REQUIRED ACTION: All of the entries are to be repeated exactly, with no pictures included.

Stored data entries:

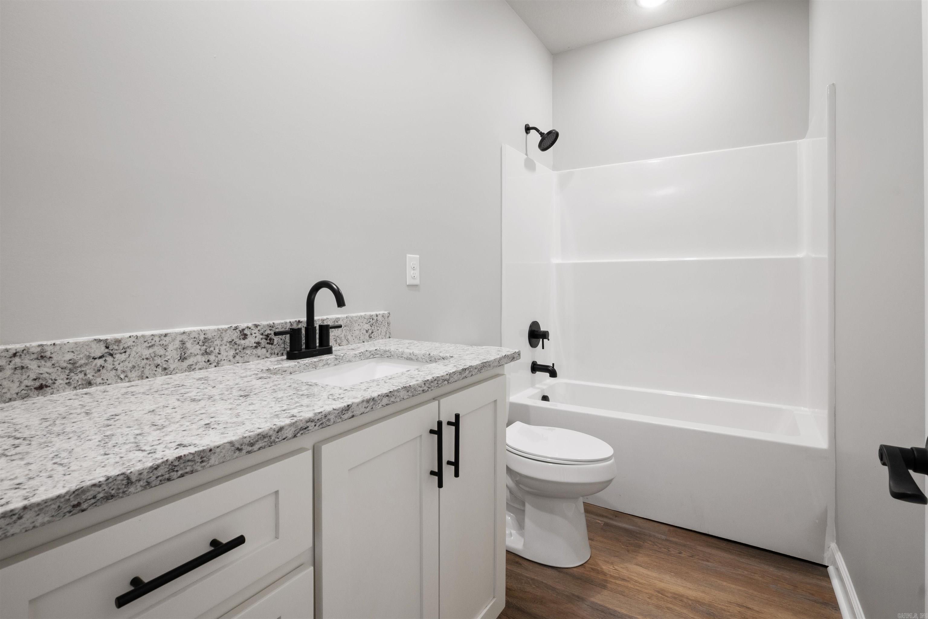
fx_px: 412
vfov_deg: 73.7
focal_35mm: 16
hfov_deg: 96.7
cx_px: 464
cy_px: 310
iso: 1000
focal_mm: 16
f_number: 16
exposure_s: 1/4
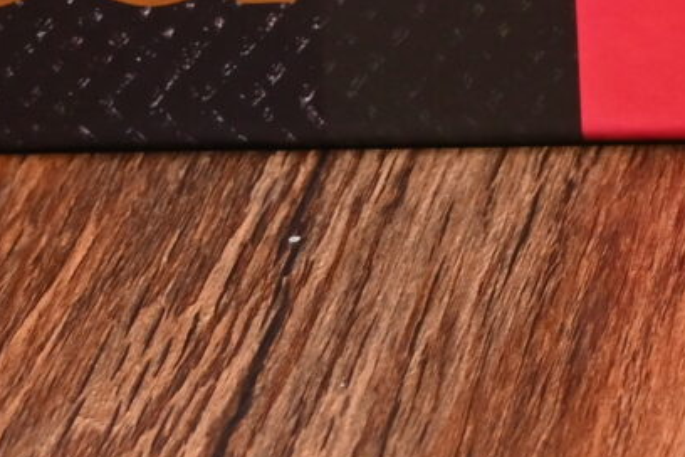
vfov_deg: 5.6
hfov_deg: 8.5
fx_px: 4390
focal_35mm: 231
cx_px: 1380
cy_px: -935
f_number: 5
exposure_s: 1/100
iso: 320
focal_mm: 24.5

RESPONSE FOR THIS EXERCISE:
fx_px: 412
vfov_deg: 73.7
focal_35mm: 16
hfov_deg: 96.7
cx_px: 464
cy_px: 310
iso: 1000
focal_mm: 16
f_number: 16
exposure_s: 1/4
vfov_deg: 5.6
hfov_deg: 8.5
fx_px: 4390
focal_35mm: 231
cx_px: 1380
cy_px: -935
f_number: 5
exposure_s: 1/100
iso: 320
focal_mm: 24.5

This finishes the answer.